Considering Breillat is not lacking recognition, the film’s most initially startling attribute is the lack of quality production values. There’s a stink of low-budget television movie in the cheap costumes, stunted script and lousy special effects. Not knowing much about the film going in and hoping for something twisted and Gothic, my initial reaction was that these cutbacks must have been part of some French attempt at humour: by the time a ‘magic wand’ (read: twig) sparkles with a glow that could have been inserted from any second-rate home movie editing application, I was entirely convinced of it. The debilitating boredom that set in for the rest of the film proved how wrong I was.

There are a handful of attractive shots to be found: protagonist Anastasia (played as a six-year old by the adorable and funny Carla Besnainou) riding a deer across a snow-covered mountainscape is a rare and successful attempt at being cinematic, a wardrobe bedroom where the shelved walls are stacked with alarm clocks makes a gently amusing image that plays on our familiarity with the original fairytale, while the opening scene of teenage witches skinny-dipping in a waterfall pool catches the eye for, um, several reasons. Whether intentionally or not, a piece of background graffiti for Joy Division that appears as Anastasia first explores her dream world is also hilarious. For the most part though, Breillat seems more interested in finding the most practical way of recording the action than making each shot engaging, not helped by some choppy editing. Many of the locations show potential for being beautiful or evocative, but are wasted by perfunctory props, costume and framing.

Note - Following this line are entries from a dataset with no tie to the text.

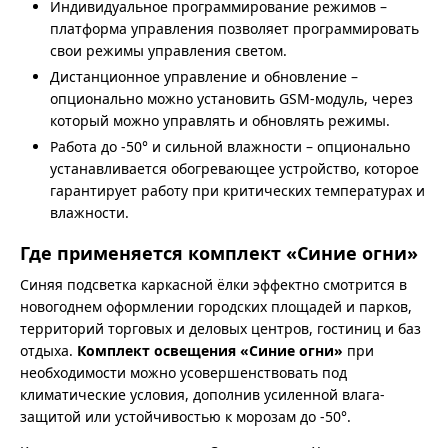
Индивидуальное программирование режимов –
платформа управления позволяет программировать
свои режимы управления светом.
Дистанционное управление и обновление –
опционально можно установить GSM-модуль, через
который можно управлять и обновлять режимы.
Работа до -50° и сильной влажности – опционально
устанавливается обогревающее устройство, которое
гарантирует работу при критических температурах и
влажности.
Где применяется комплект «Синие огни»
Синяя подсветка каркасной ёлки эффектно смотрится в
новогоднем оформлении городских площадей и парков,
территорий торговых и деловых центров, гостиниц и баз
отдыха.
Комплект освещения «Синие огни»
при
необходимости можно усовершенствовать под
климатические условия, дополнив усиленной влага-
защитой или устойчивостью к морозам до -50°.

Breillat’s themes emerge quickly and forcefully. Baby princess Anastasia is condemned by a bitter old hag to prick her finger and fall into a hundred-year sleep, but three younger (and more attractive) witches also attending the birth attempt to remedy the curse by bringing forward the date of her enchantment to her sixth birthday and having her wake up ten years older. Why? “Growing up stinks, better to go through it dreaming.” Having sustained said injury following a slightly unsettling kabuki performance by the six-year old princess’ friends, she falls into the dream world where she must prepare herself for adolescence. After wandering through various scenarios vaguely symbolising different stages of childhood growth, she awakens as a sexually curious sixteen year old and immediately attracts the attention of a young man exploring her castle (steady now). Unfortunately for her, real life romances aren’t as easy the fairytale ideal.

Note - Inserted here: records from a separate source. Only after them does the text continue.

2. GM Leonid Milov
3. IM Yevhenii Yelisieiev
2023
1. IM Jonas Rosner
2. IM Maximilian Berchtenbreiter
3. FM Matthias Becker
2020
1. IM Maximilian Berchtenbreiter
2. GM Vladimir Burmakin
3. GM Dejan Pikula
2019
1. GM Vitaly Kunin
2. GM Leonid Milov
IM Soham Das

There are obvious allegories to sexual awakening and crossover between fantasy and reality, but the script reduces much to this to interminable dialogue scenes that dally around themes without evolving or taking them in any interesting directions. Having the teenage Anastasia only allow her beau to undo a few buttons on her corset each night and his subsequent frustration forms a witty allegory contrasting classical standards of wooing to the modern expectation of instant gratification, but ditches the idea after a handful of scenes. Even at under ninety minutes, Breillat’s film feels both underdeveloped and overlong at the same time.